Zoe. Her father was OFA good. her mother wasn't tested, but her sire was OFA good. It states in her contract also that if she were to have HD she would be returned, replaced or refunded.

Ell. Ell's parents were not OFA'ed. However they have tested many of their dogs in the past and also guarantee her to be free of HD, or they will replace, refund or return her.

Mitcham. The Briard people are spot on! He is guaranteed to be free of Thyroid disease, HD in hips or elbows, SCNB (night blindess, occurs in Briards), and cardiac. If the were to show that he in fact has any of them, he will also be replaced, refunded or returned.

So even though I did not necessarily get puppies from tested parents, they have had testing in the background at least, if even spotty, and are guaranteed in a contract. this may not be ok for you, but is working fine for me.

I will not breed any of my dogs to animals that aren't tested. Mitcham will only be approved to bitches that clear all health clearances and are free of such diseases. My bitches will not be bred to dogs that aren't clear from all the mentioned above.

My biggest thing is this: IF YOU DON'T TEST, DON'T BREED! If you can't afford to test your dogs (as I've heard several Cardigan people say) than why have them? Why have that many? Even if I don't make any more money on my sheep for doing the testing, its good for piece of mind and for a sound breeding program.

Thanks for reading ;)

4 comments:

Kara said...

Garrett,

If you are like me, having the testing done gives me the piece of mind. Otherwise I would be over analyzing the smallest little thing and think it is something horrible.

Kelly N said...

Garrett, don't forget brucellosis testing in the dogs before breeding. It is a Dog STD. Both dogs should be tested before breeding.

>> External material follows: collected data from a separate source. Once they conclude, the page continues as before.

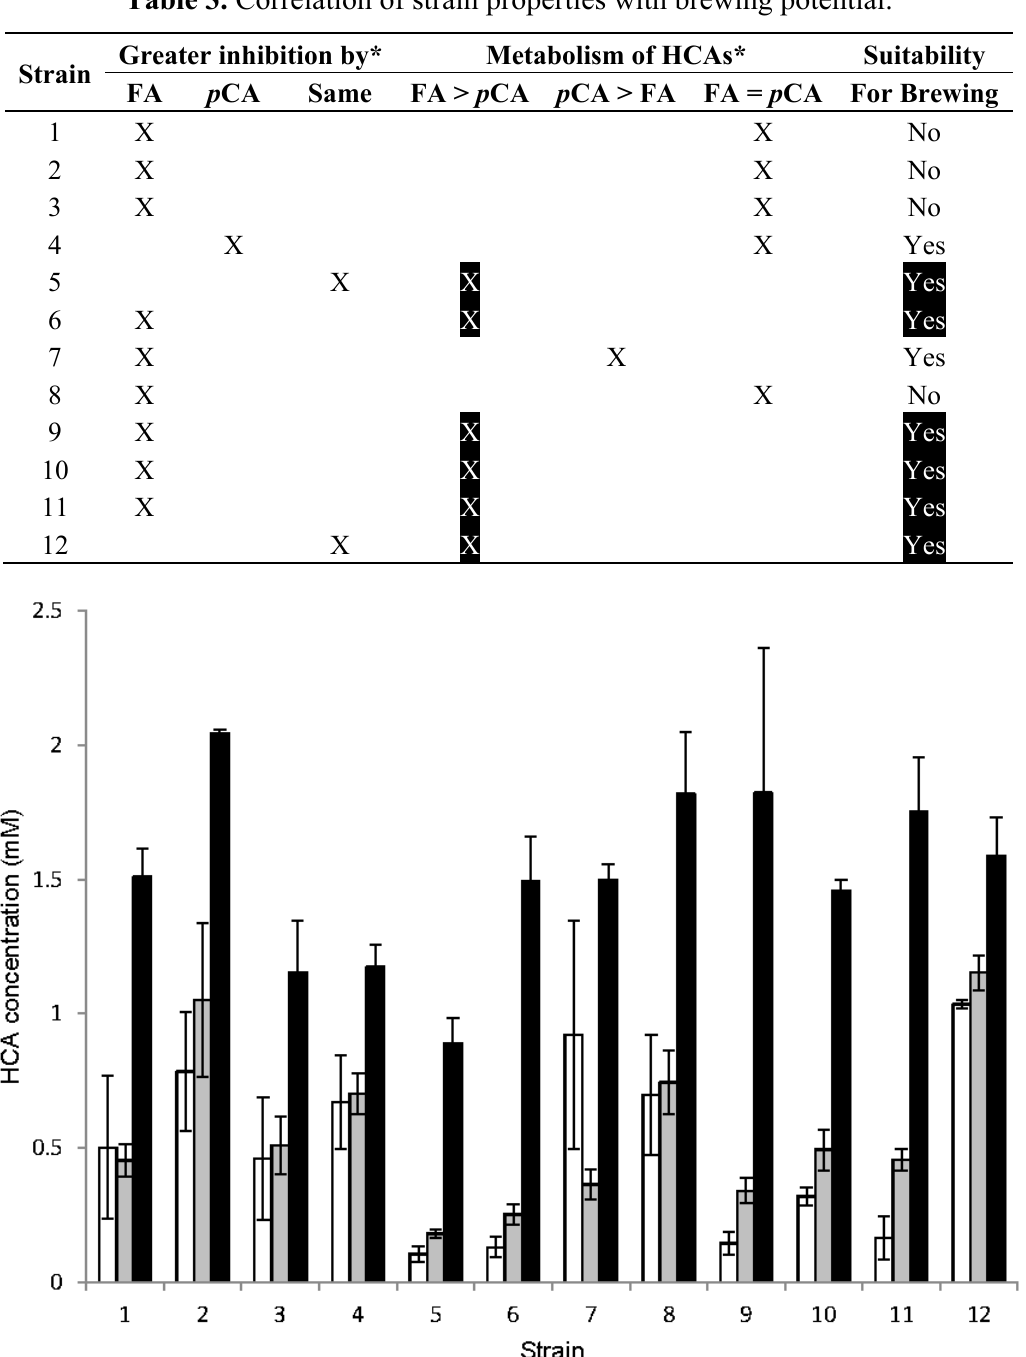
Table 3. Correlation of strain properties with brewing potential.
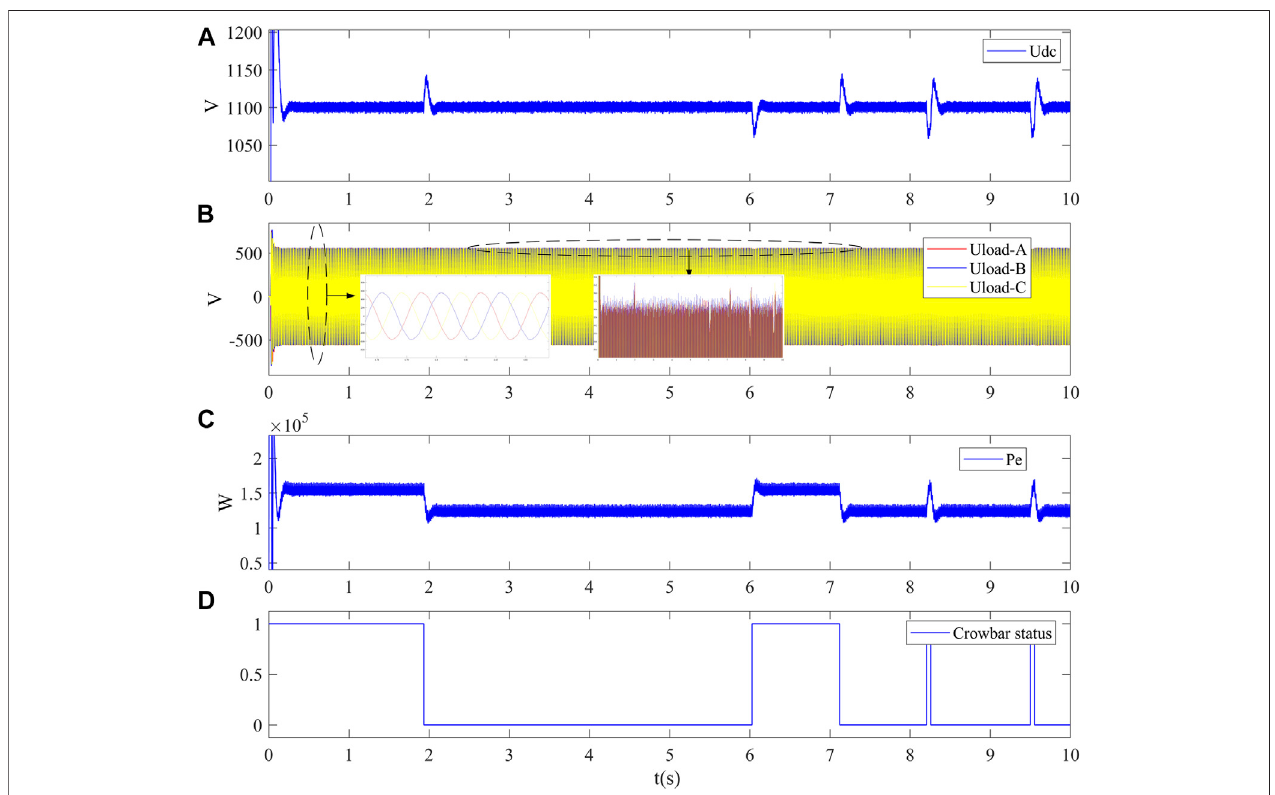
FIGURE 12 | The DC-link voltage, line-side voltage, power, and crowbar status in case 3. (A) The dc-link voltage (B) Detailed three-phase line-side voltage (C) Electrical power Pe (D) Crowbar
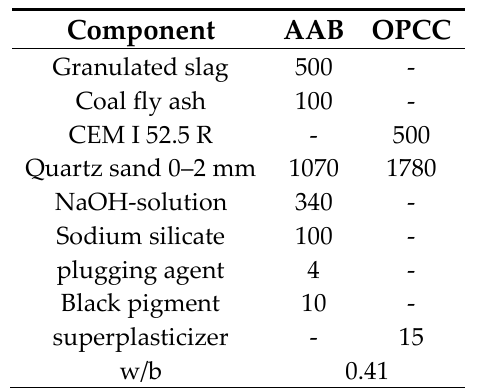
Table 1. Composition of AAB and OPCC in kg/m 3 .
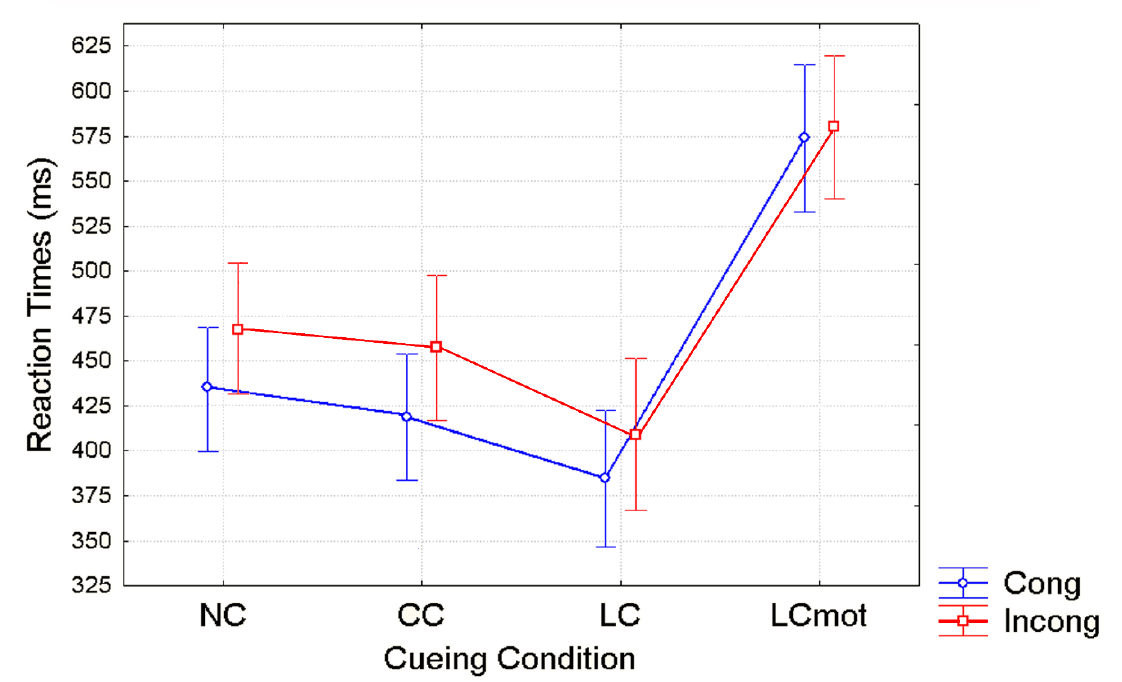
Figure 4. Mean RT and Standard Error (SE) values obtained as a function of the cueing condition and target congruency over the sample of participants. Note that RTs were measured starting from the target delivery time, that is 500 ms later than the cue omission or administration according to the cueing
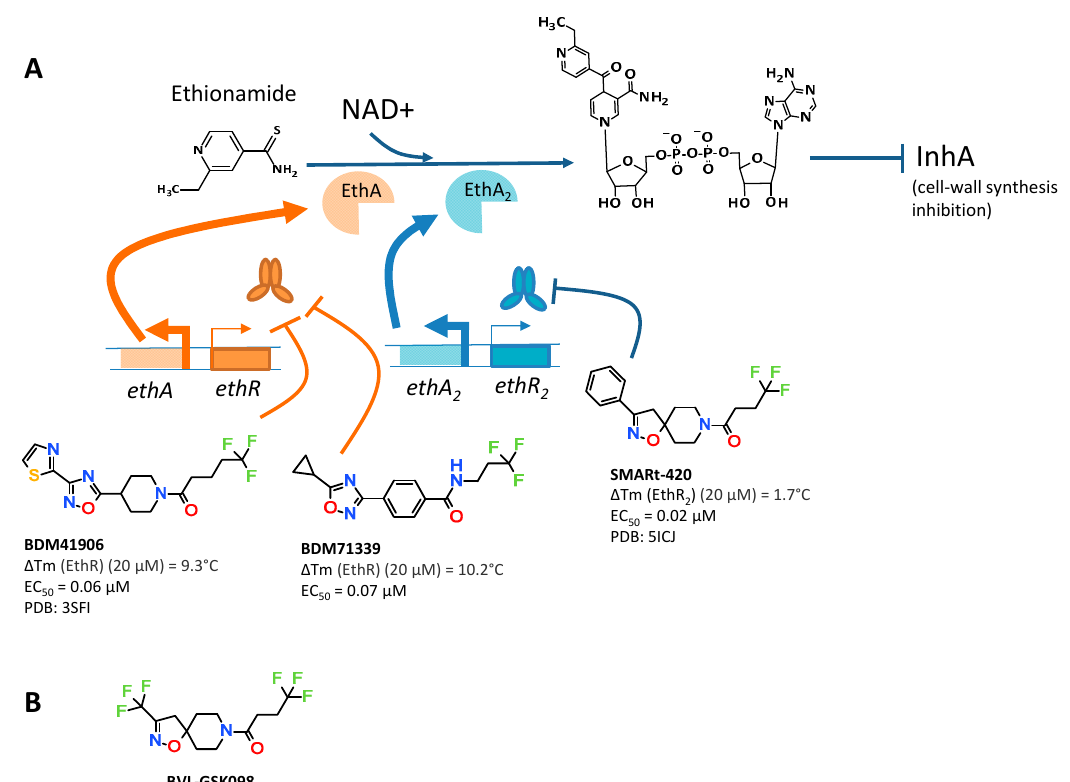
Figure 1. ( A ) Ethionamide bioactivation pathways: EthA and EthA2 are triggered by the inhibition of mycobacterial transcription factors EthR and EthR 2 with small molecules BDM41906, BDM71339, and SMARt-420; ( B ) structure of the clinical candidate BVL-GSK098.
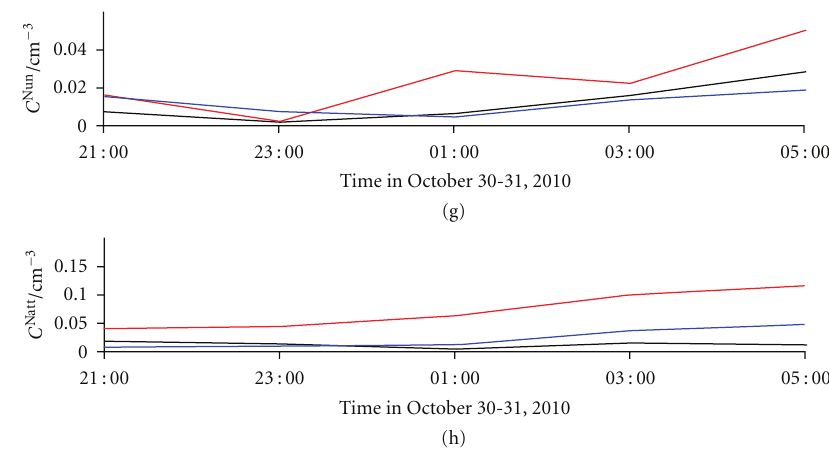
Figure 13: Time run of: (a) total number concentration of general aerosol particles ( C N (tot)) and geometric mean values of their diameters gen ( d GM ), (b) activity concentration of radon ( C A ) and equilibrium equivalent activity concentration of radon decay products ( C A ), (c) Rn RnDP number fraction of particles smaller than 10 nm ( x gen ( < 10)) and smaller than 20 nm ( x gen ( < 20)), (d) activity fraction of the unattached RnDP , C Aun 214 , and ( f un ) and number fraction of the unattached RnDP ( x un ), (e) activity concentrations of the unattached RnDP atoms ( C Aun 218 Pb Po C Aatt C Aatt C Aatt C Aun 214 Bi ), (f) activity concentrations of the attached RnDP atoms ( 218 Po , 214 Pb , and 214 Bi ), (g) number concentrations of the unattached , C Nun 214 , and C Nun 214 ), and (h) number concentrations of the attached RnDP atoms ( C Natt 218 , C Natt 214 , and C Natt 214 ), in RnDP atoms ( C Nun 218 Pb Bi Pb Bi Po Po indoor air for the period October 30-31 (with closing of the window in the kitchen at 23:30 on October 30).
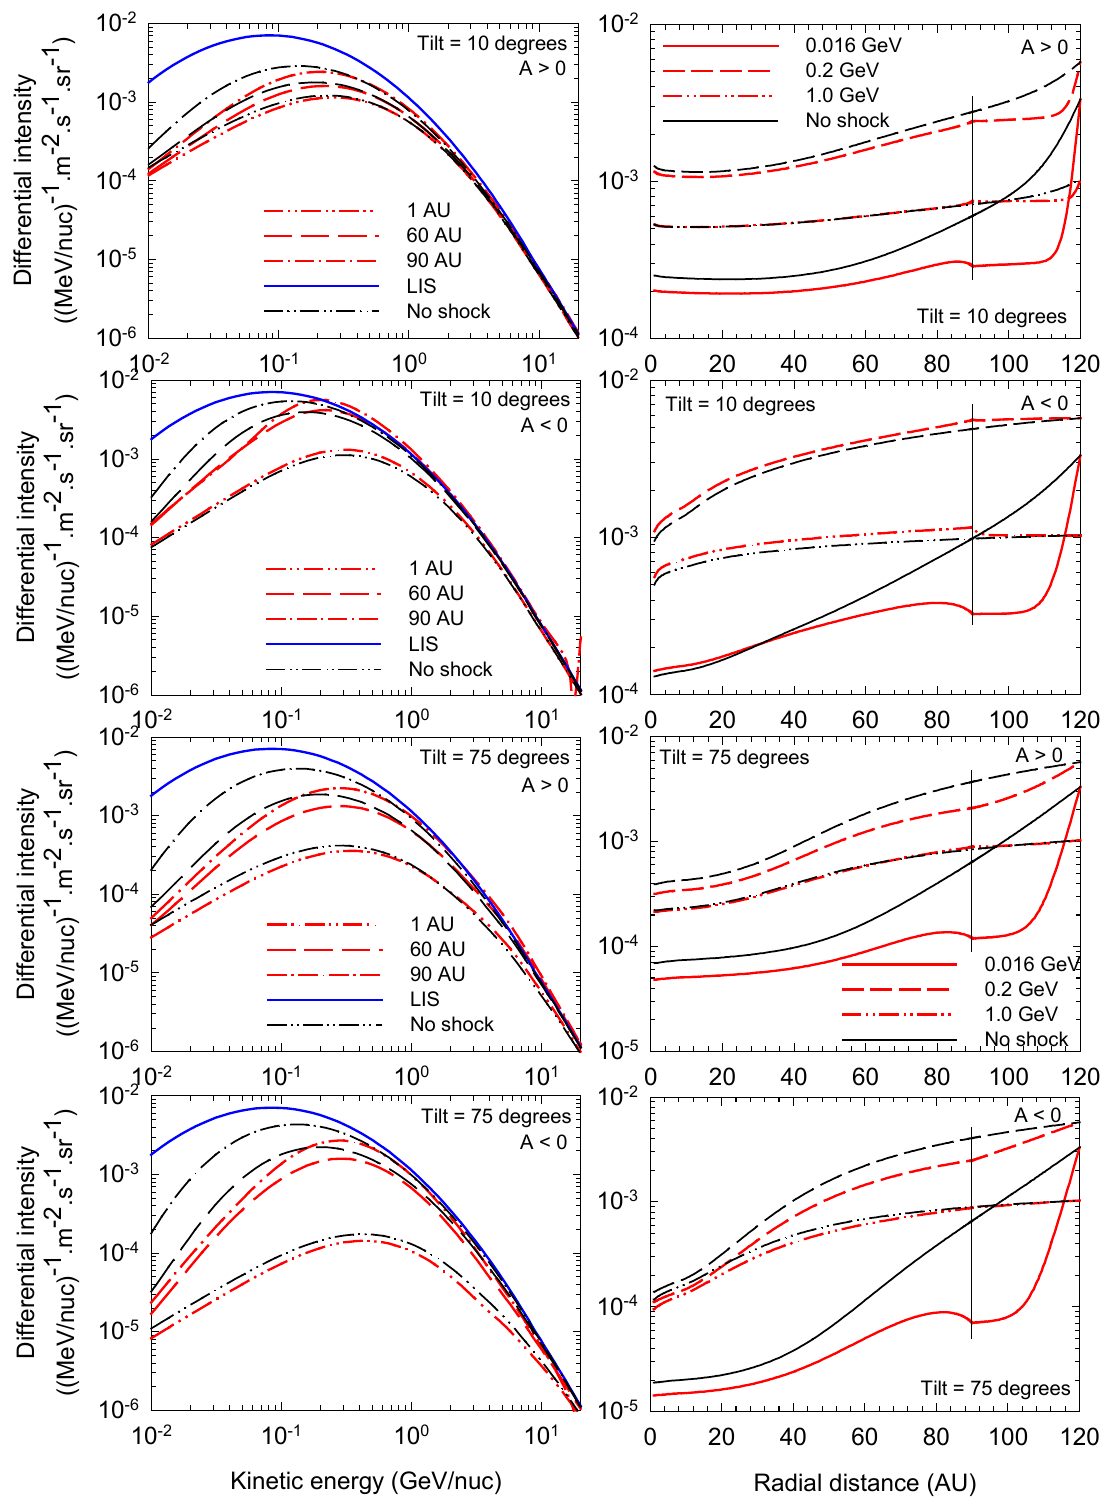
Fig. 1. Left panels: Computed differential intensities for galactic boron (B) as a function of kinetic energy for both polarity cycles, at radial distances of 1, 60, and 90 AU (bottom to top) in the equatorial plane. Right panels: The corresponding differential intensities as function of radial distance for 0.016, 0.2 and 1.0 GeV, respectively. In all panels the TS is at 90 AU, as indicated, with the IS (blue lines) specified at 120 AU, with α = 10 ° and 75 ° , respectively. Solutions without a TS in the model are given as black lines for the same radial distances and energies. Note the scale difference between some of the panels.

http://www.peteducation.com/article.cfm?cls=2&cat=1556&articleid=404

Cindy said...

The biggest thing with testing is that it is a tool. You have to weight the good, with the bad and determine based upon your own personal breeding ethics, which you can live with or live without. Unless it's a cut and dried test like PRA, then you still have the chance of something slipping through but by testing you have the facts to help you make the right decisions.

Good for you Garrett! You're on the right track. You don't do one thing all the while saying something completely different. The future owners of your animals will greatly appreciate it.

penni said...

Add on DM (Degenerative Myleopathy)testing which is now available and, hopefully soon, IVDD testing. I don't see how a breeder makes decisions without testing for what you cannot see when you look at the dog.

So -- keep up the effort, Garrett -- you aren't the only one trying to do the right thing.